TASK DETAILS »
Copy the lines from the one that has "scientific name: Ruellia humilis" through the end of the items, substituting "site" for "locality" and leaving everything else unchanged. Omit the pictures.
= = = = =
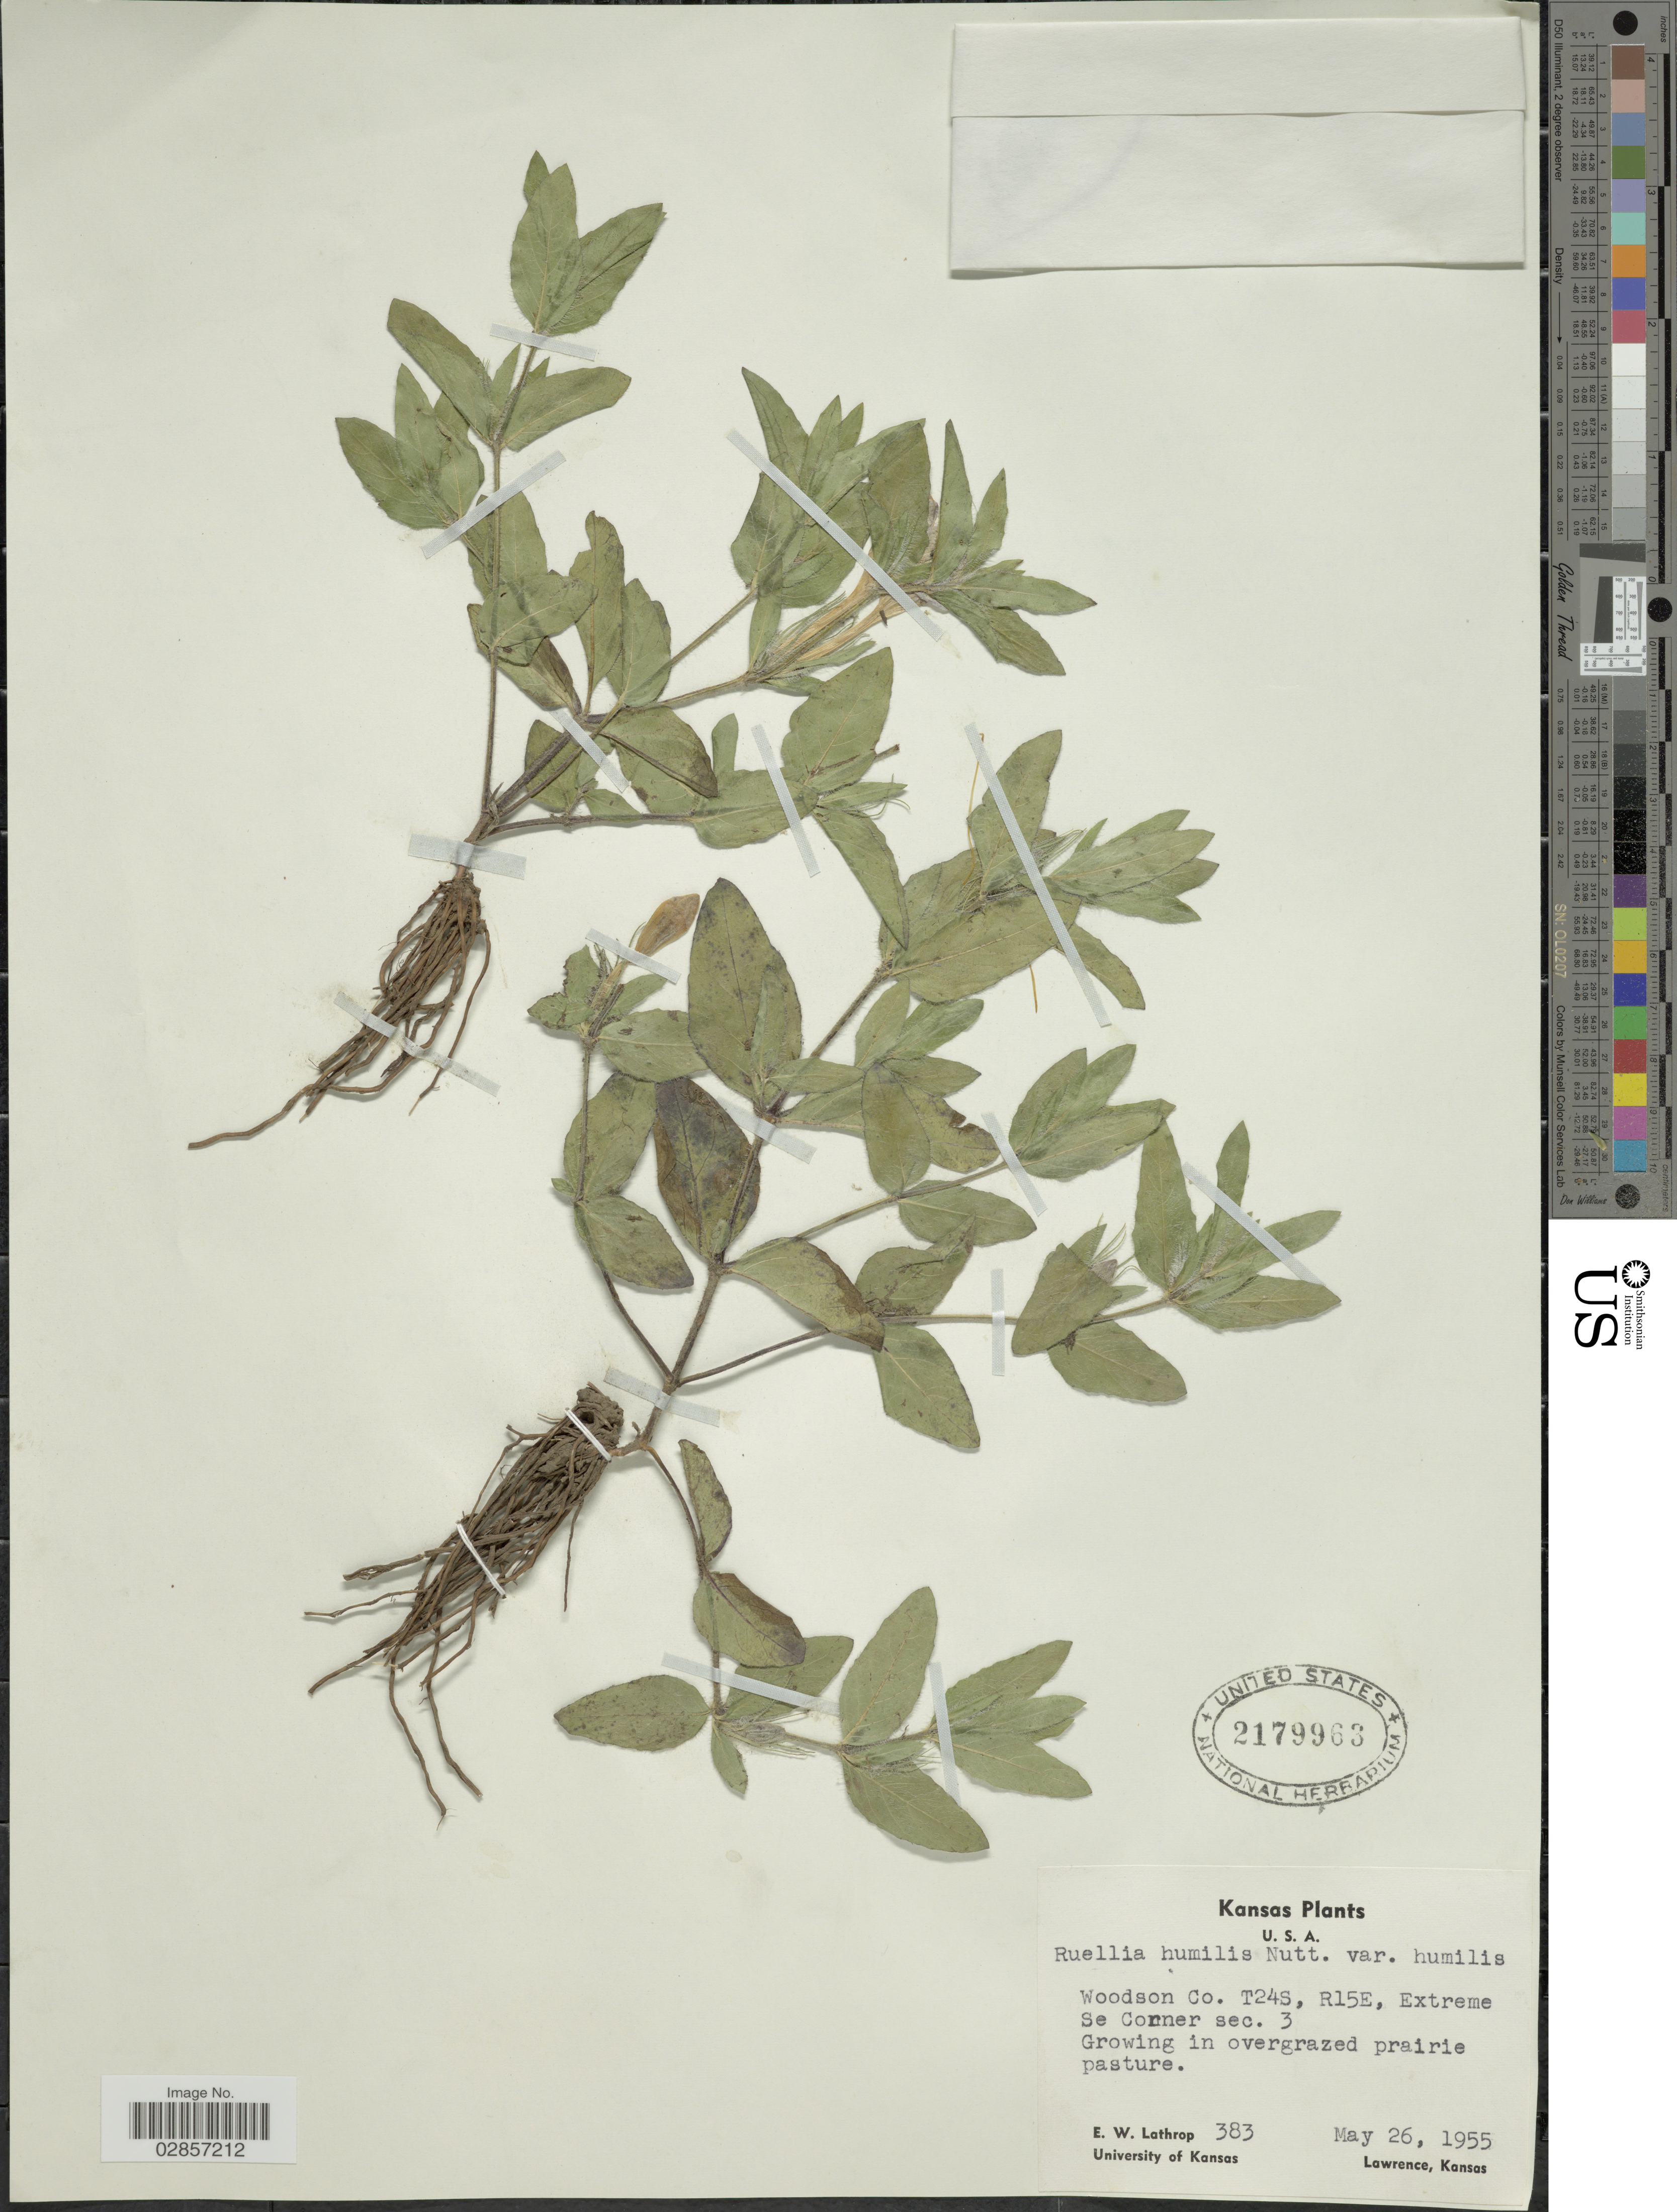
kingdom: Plantae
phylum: Tracheophyta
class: Magnoliopsida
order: Lamiales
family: Acanthaceae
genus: Ruellia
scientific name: Ruellia humilis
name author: Nutt.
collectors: E. W. Lathrop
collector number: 383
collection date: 1955-05-26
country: United States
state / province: Kansas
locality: Woodson Co., T24S, R15E, Extreme Se Corner sec. 3.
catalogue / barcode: US 2179963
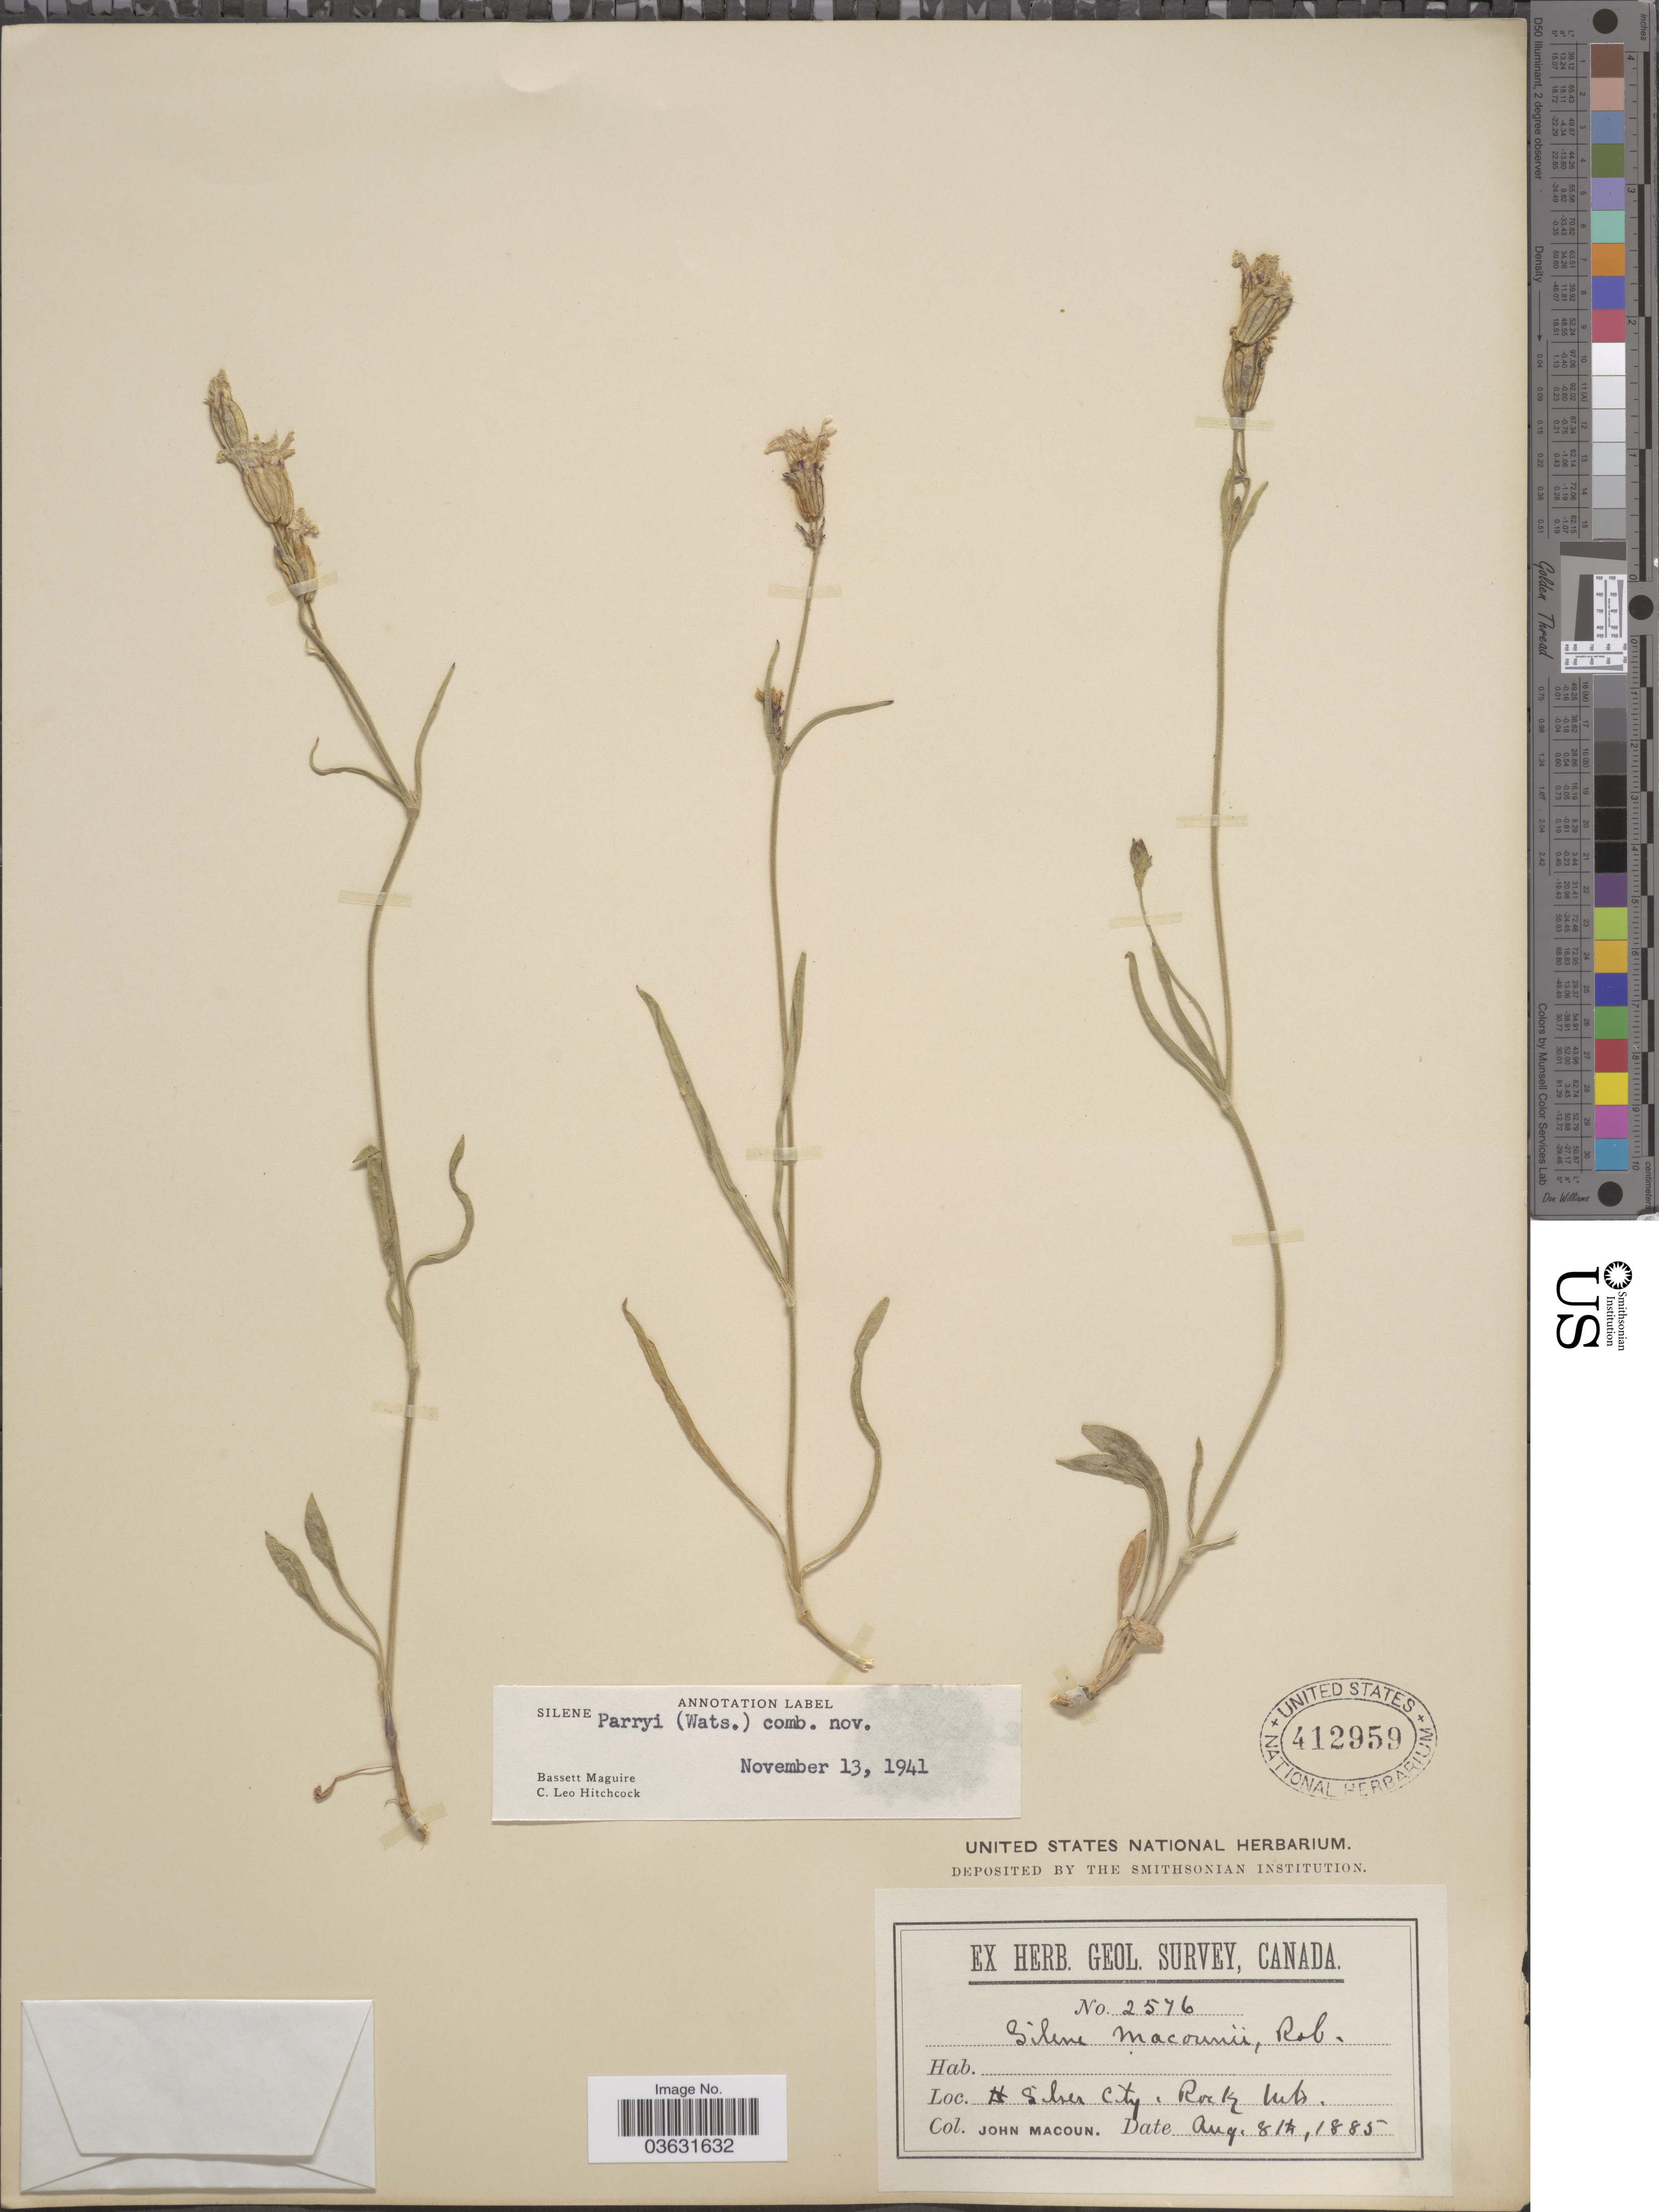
= = = = =
THE RESULT »
scientific name: Ruellia humilis
name author: Nutt.
collectors: E. W. Lathrop
collector number: 383
collection date: 1955-05-26
country: United States
state / province: Kansas
site: Woodson Co., T24S, R15E, Extreme Se Corner sec. 3.
catalogue / barcode: US 2179963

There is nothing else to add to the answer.